JAさいたま広報誌2014.6 No.171より
板木技術士事務所●板木利隆
春まきした白ネギ(根深ネギ)の苗は日増しに大きく育ち、盛夏に入るころには本畑へ定植します。長くよく締まった軟白部を多く作り上げるポイントは、次の4点です。
畑に条まきして育てている苗は、密な所を間引き、2~3cm間隔でしっかり仕上げます。このころアブラムシやネギアザミウマなどの害虫や、さび病、べと病などが発生しやすいので、殺虫剤(粒剤)を株元に、殺菌剤に展着剤を加えて全体に散布し、防除に努めましょう。
苗の直径が1cm以上に育ったら本畑に植え付けます。図のように80~90cm間隔に、丁寧にくわ幅の溝を作ります。溝が崩れないように作るには、前作が終わって空いた畑は、表面の草、残葉などきれいに整理し、耕さないで、地面を固くしておくことです。苗を大小二つに分け、そろえてから3~4cm間隔に、壁面に立て掛けて植え付けます。
植えた後、根元に2cmの厚さに土を入れ、苗が倒れないように足で踏みつけておきます。その後すぐに溝いっぱいに稲わら、干し草などを入れて乾燥を防ぎます。植え付け時には肥料はまったく与えず、新根の発生を促します。
夏の暑さが遠のき始めるとネギは生育を始め、新葉が増えます。このころ溝の肩の部分に、肥料(有機配合、化成肥料など)を施し、くわで軽く土と混ぜ合わせて、溝の中へ落とし入れます。
9月下旬ころから盛んに成長しますので、第2回、第3回と逐次追肥、土寄せを行います。全体的には追肥の重点は前半に、土寄せは後半に、長い軟白部が多くなるように仕上げます。
土寄せしてから軟白部が仕上がるまでには、中~晩秋で40日ほどかかりますので、正月を狙って収穫するには11月中旬に最後の土寄せを完成するように心掛けましょう。

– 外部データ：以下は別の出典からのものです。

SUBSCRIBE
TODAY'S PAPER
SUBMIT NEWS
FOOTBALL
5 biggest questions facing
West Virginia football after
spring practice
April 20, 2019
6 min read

台風シーズンが肝心な育成ステージに当たります。台風に見舞われたら、早めに畑を見回り、植え溝内の排水を図ります。ネギの根は乾燥には強いですが過湿には大変弱いので、対策は急を要します。風による倒れは曲がりの原因になりますから、できるだけ早く起こし、姿勢を直して不良品の発生を食い止めましょう。